A/R Il y a aussi les questions éthiques liées à l’usage éventuellement manipulateur de la lumière.

A.L. C’est un autre volet, effectivement. Kevin Smet viendra parler de sa participation à la dernière version d’un système international d’évaluation du rendu des couleurs. Il y a tout un pan psychologique à cette question, à savoir la préférence de couleur. Quand on interroge des gens sur leurs souvenirs de couleurs, ils choisissent systématiquement des couleurs plus intenses que celles qu’ils ont vues. Ce qui arrange bien les grandes sociétés, qui y trouvent une justification scientifique à l’utilisation de lumières pour magnifier leurs marchandises. C’est un peu problématique. J’ai déjà vu une tranche de saumon sous les lumières blanches des frigos d’un supermarché : elle était orange vif, très alléchante, tandis qu’elle était toute pâle en dehors de cette lumière. Et puis, il y a encore autre chose. Quand la société Osram a eu le contrat d’illumination de la Chapelle Sixtine, ils ont tout de suite dit qu’ils pouvaient « améliorer » les couleurs de Michel-Ange… C’est évidemment très problématique. Il faut informer les gens là-dessus. Les étudiants en art doivent savoir ces choses, et comprendre que la couleur de la lumière et l’effet que peut avoir la lumière sur des surfaces colorées sont deux choses indépendantes.

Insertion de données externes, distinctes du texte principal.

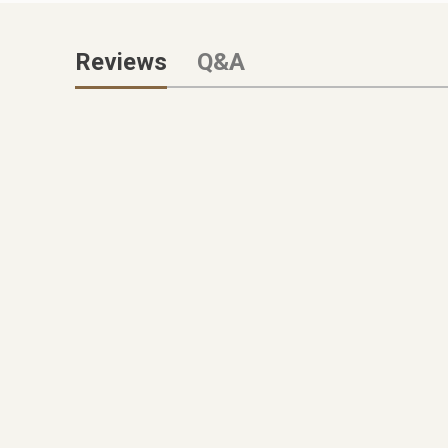
Reviews
Q&A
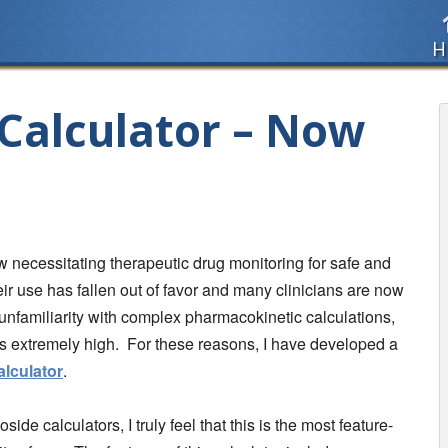
H
Calculator – Now
necessitating therapeutic drug monitoring for safe and
heir use has fallen out of favor and many clinicians are now
unfamiliarity with complex pharmacokinetic calculations,
 is extremely high. For these reasons, I have developed a
lculator
.
de calculators, I truly feel that this is the most feature-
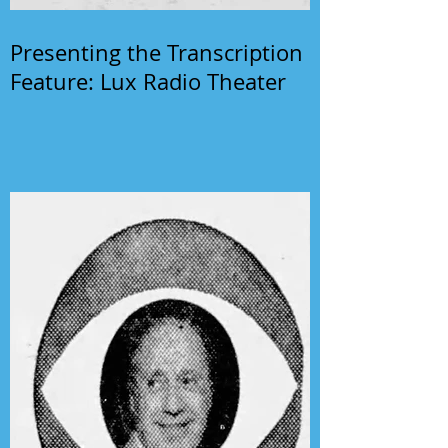
Presenting the Transcription
Feature: Lux Radio Theater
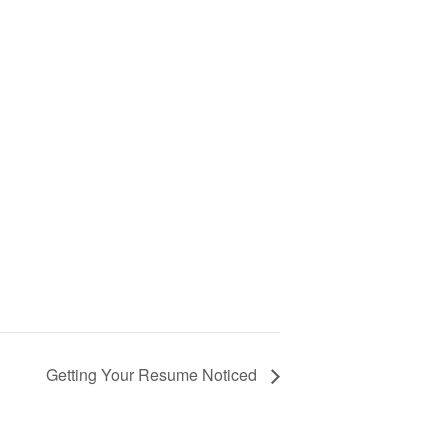
Getting Your Resume Noticed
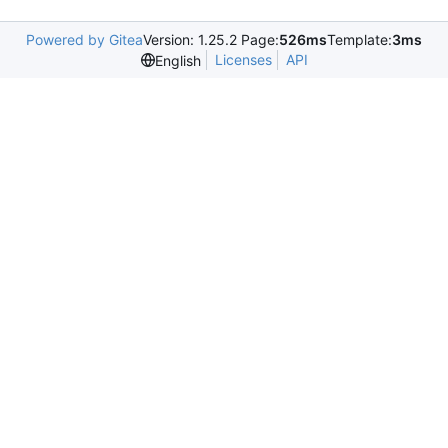
Powered by Gitea
Version: 1.25.2 Page:
526ms
Template:
3ms
Licenses
API
English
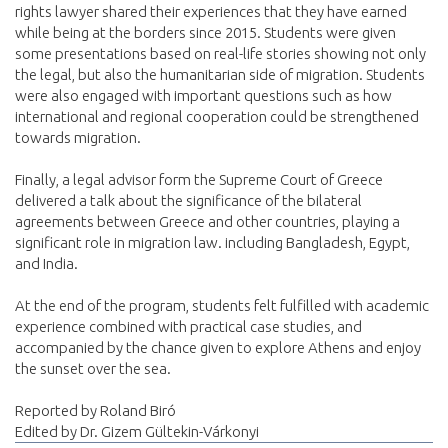
rights lawyer shared their experiences that they have earned
while being at the borders since 2015. Students were given
some presentations based on real-life stories showing not only
the legal, but also the humanitarian side of migration. Students
were also engaged with important questions such as how
international and regional cooperation could be strengthened
towards migration.
Finally, a legal advisor form the Supreme Court of Greece
delivered a talk about the significance of the bilateral
agreements between Greece and other countries, playing a
significant role in migration law. including Bangladesh, Egypt,
and India.
At the end of the program, students felt fulfilled with academic
experience combined with practical case studies, and
accompanied by the chance given to explore Athens and enjoy
the sunset over the sea.
Reported by Roland Biró
Edited by Dr. Gizem Gültekin-Várkonyi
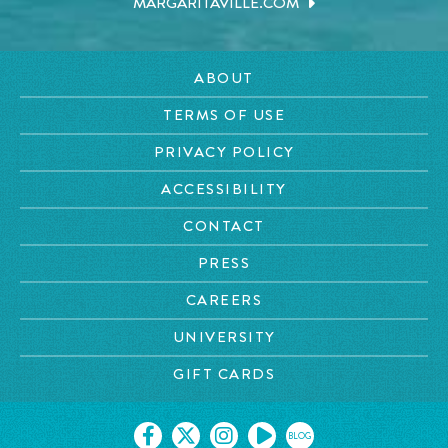
MARGARITAVILLE.COM
ABOUT
TERMS OF USE
PRIVACY POLICY
ACCESSIBILITY
CONTACT
PRESS
CAREERS
UNIVERSITY
GIFT CARDS
BLOG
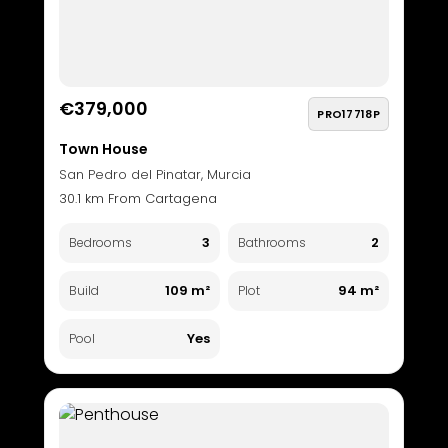
€379,000
PRO17718P
Town House
San Pedro del Pinatar, Murcia
30.1 km From Cartagena
3
2
Bedrooms
Bathrooms
109 m²
94 m²
Build
Plot
Yes
Pool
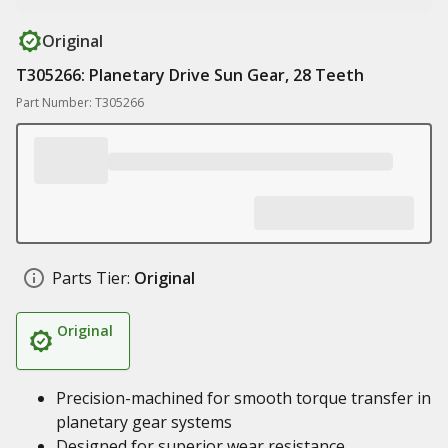
Original
T305266: Planetary Drive Sun Gear, 28 Teeth
Part Number: T305266
Parts Tier:
Original
Original
Precision-machined for smooth torque transfer in
planetary gear systems
Designed for superior wear resistance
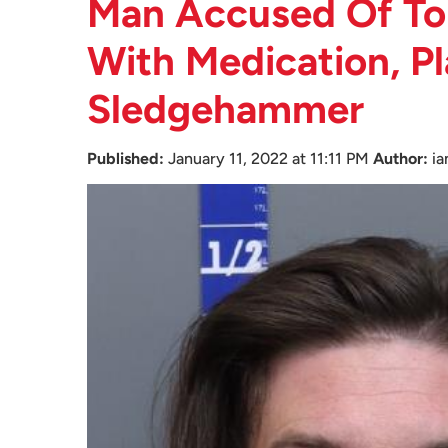
Man Accused Of To
With Medication, Pl
Sledgehammer
Published:
January 11, 2022 at 11:11 PM
Author:
i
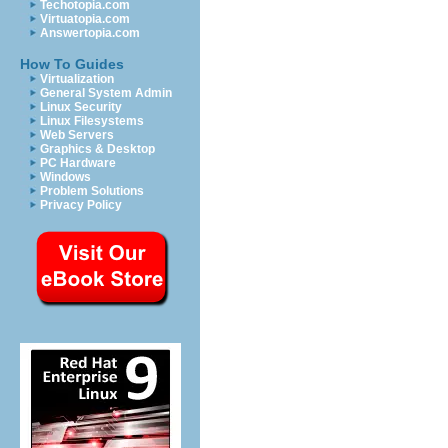
Techotopia.com
Virtuatopia.com
Answertopia.com
How To Guides
Virtualization
General System Admin
Linux Security
Linux Filesystems
Web Servers
Graphics & Desktop
PC Hardware
Windows
Problem Solutions
Privacy Policy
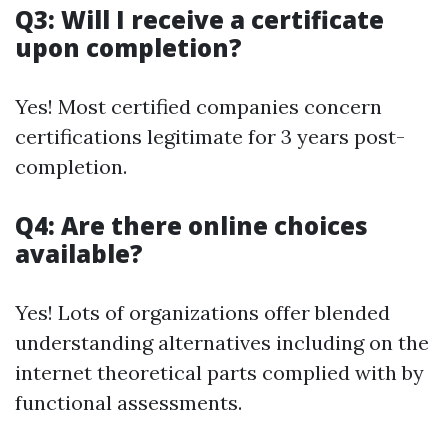
Q3: Will I receive a certificate
upon completion?
Yes! Most certified companies concern
certifications legitimate for 3 years post-
completion.
Q4: Are there online choices
available?
Yes! Lots of organizations offer blended
understanding alternatives including on the
internet theoretical parts complied with by
functional assessments.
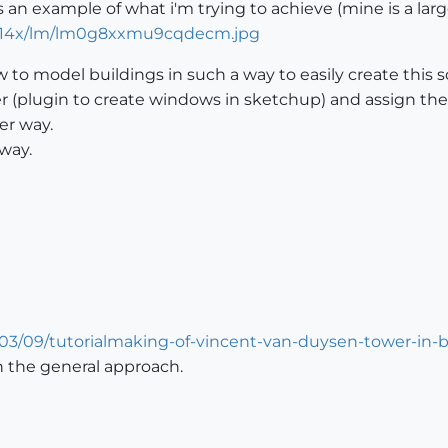
 an example of what i'm trying to achieve (mine is a larg
s/514x/lm/lm0g8xxmu9cqdecm.jpg
 to model buildings in such a way to easily create this so
r (plugin to create windows in sketchup) and assign the
ier way.
way.
03/09/tutorialmaking-of-vincent-van-duysen-tower-in-b
rn the general approach.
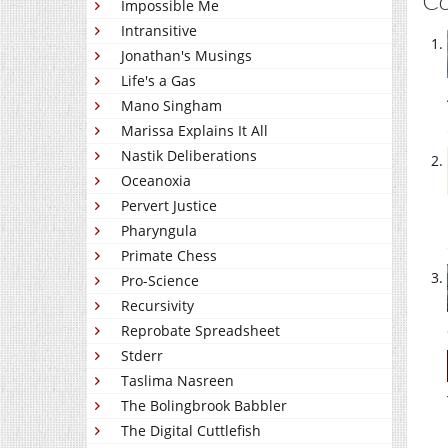
C
Impossible Me
Intransitive
Jonathan's Musings
Life's a Gas
Mano Singham
Marissa Explains It All
Nastik Deliberations
Oceanoxia
Pervert Justice
Pharyngula
Primate Chess
Pro-Science
Recursivity
Reprobate Spreadsheet
Stderr
Taslima Nasreen
The Bolingbrook Babbler
The Digital Cuttlefish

A/R L’ambiguïté sans doute involontaire de votre recherche, c’est qu’en tâchant d’ouvrir les possibilités de manipulation de la lumière blanche, avec des intentions esthétiques et scientifiques, vous contribuez dans une certaine mesure à ouvrir la boîte de Pandore…

A.L. Exactement. C’est mon travail. La boîte de Pandore, elle est chez LMNO. Beaucoup de personnes, même des scientifiques, ignorent qu’on peut manipuler la couleur à ce point. Bien sûr, je profite du fait que le domaine est quasiment dérégulé. Mais je suis conscient en même temps que si quelqu’un travaillant dans le marketing voit mon expo, ça peut lui donner des idées… J’essaie de faire gaffe à ce que je fais.

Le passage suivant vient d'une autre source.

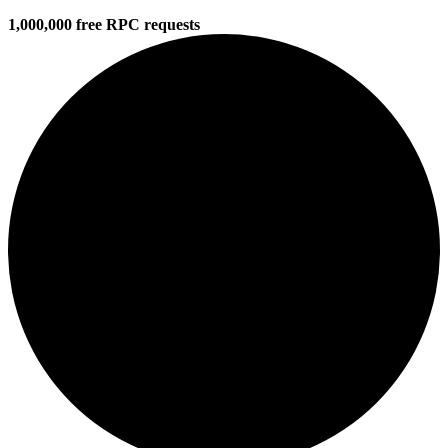
1,000,000 free RPC requests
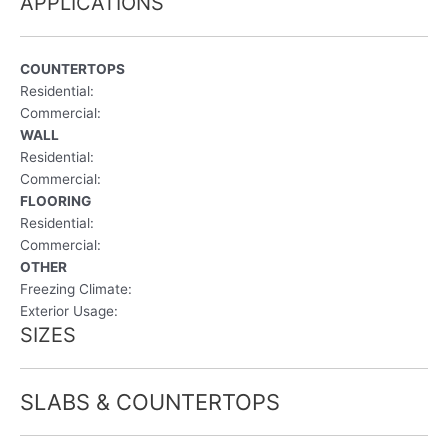
APPLICATIONS
COUNTERTOPS
Residential:
Commercial:
WALL
Residential:
Commercial:
FLOORING
Residential:
Commercial:
OTHER
Freezing Climate:
Exterior Usage:
SIZES
SLABS & COUNTERTOPS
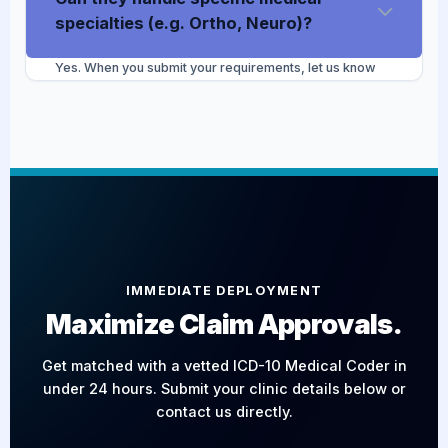
98%+ accuracy target and correct any specificity
specialties (e.g. Ortho, Neuro)?
issues.
Yes. When you submit your requirements, let us know
your exact medical specialty. Our Project Manager will
match you with a coder who has specific experience
navigating the complex procedures, bundled codes, and
modifiers unique to your field.
IMMEDIATE DEPLOYMENT
Maximize Claim Approvals.
Get matched with a vetted ICD-10 Medical Coder in
under 24 hours. Submit your clinic details below or
contact us directly.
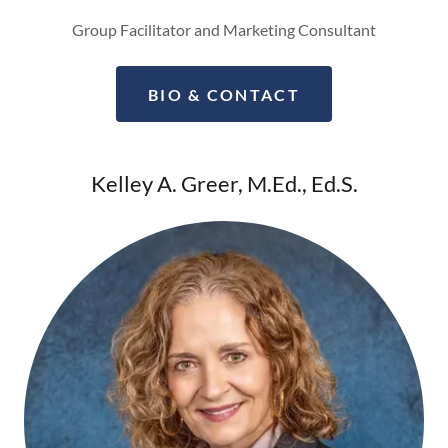
Group Facilitator and Marketing Consultant
BIO & CONTACT
Kelley A. Greer, M.Ed., Ed.S.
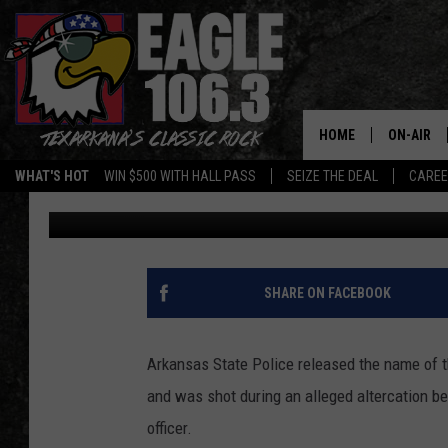
DECEASED BOWIE COUN
AFTER NEXT OF KIN NO
HOME
ON-AIR
WHAT'S HOT
WIN $500 WITH HALL PASS
SEIZE THE DEAL
CARE
Jim Weaver
Published: March 22, 2022
ALL DJS
SCHEDUL
WALTON 
SHARE ON FACEBOOK
LISA LIN
Arkansas State Police released the name of
DOC HOLL
and was shot during an alleged altercation b
officer.
ULTIMATE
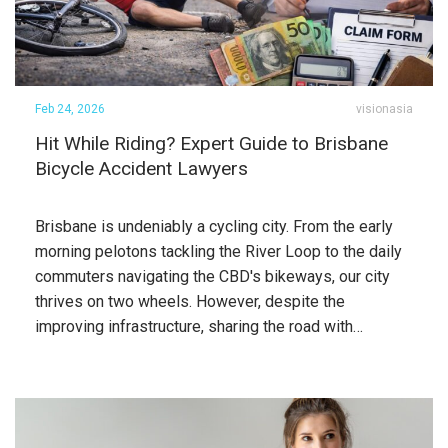
Feb 24, 2026
visionasia
Hit While Riding? Expert Guide to Brisbane
Bicycle Accident Lawyers
Brisbane is undeniably a cycling city. From the early
morning pelotons tackling the River Loop to the daily
commuters navigating the CBD's bikeways, our city
thrives on two wheels. However, despite the
improving infrastructure, sharing the road with…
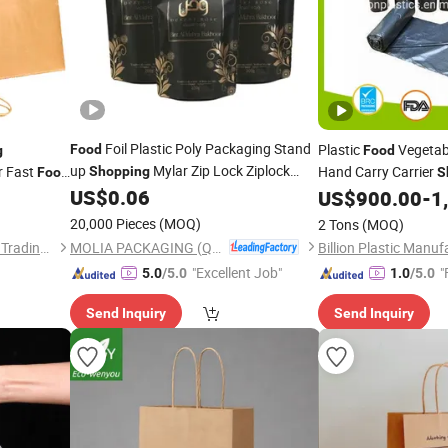
Foil Plastic Poly Packaging Stand
Plastic
Vegetabl
Food
g
Food
up
Mylar Zip Lock Ziplock
r Fast
Hand Carry Carrier
Shopping
Food
S
Zipper Packing Coffee Tea Mylar Retort
US$
0.06
Trash Rubbish Pack
US$
900.00
-
1
Pouch
Bag
20,000 Pieces
(MOQ)
2 Tons
(MOQ)
MOLIA PACKAGING (QINGDAO) CO., LTD.
Hebei Wentong International Trading Co., Ltd.
"Excellent Job"
"
5.0
/5.0
1.0
/5.0
Send Inquiry
Send Inquiry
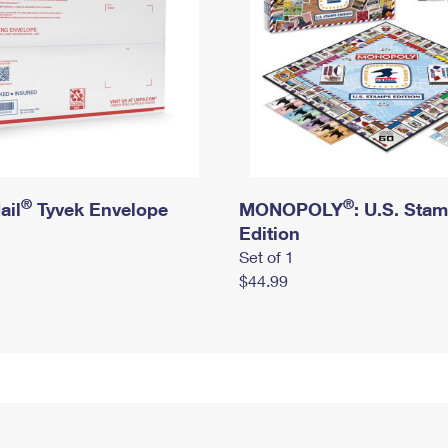
®
®
ail
Tyvek Envelope
MONOPOLY
: U.S. Sta
Edition
Set of 1
$44.99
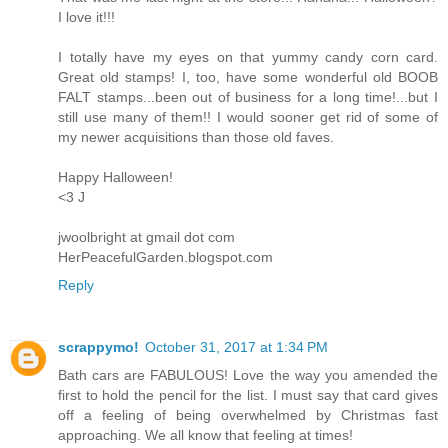
I love it!!!
I totally have my eyes on that yummy candy corn card.
Great old stamps! I, too, have some wonderful old BOOB
FALT stamps...been out of business for a long time!...but I
still use many of them!! I would sooner get rid of some of
my newer acquisitions than those old faves.
Happy Halloween!
<3 J
jwoolbright at gmail dot com
HerPeacefulGarden.blogspot.com
Reply
scrappymo!
October 31, 2017 at 1:34 PM
Bath cars are FABULOUS! Love the way you amended the
first to hold the pencil for the list. I must say that card gives
off a feeling of being overwhelmed by Christmas fast
approaching. We all know that feeling at times!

1 La lumière est invisible, galerie LMNO, Bruxelles, 4 septembre – 24 octobre 2020 ; 5, 4, 3, 2 … sans jaune / sans rouge, Art Public, Liège, 1er août – 31 octobre 2020 ; The Light House, Villa Empain, Bruxelles, 22 octobre 2020 – 31 janvier 2021.
2 L’association bruxelloise Jeunesse et Arts Plastiques développe un programme de sensibilisation à l’art contemporain par le biais de conférences, séances de cinéma, éditions, etc.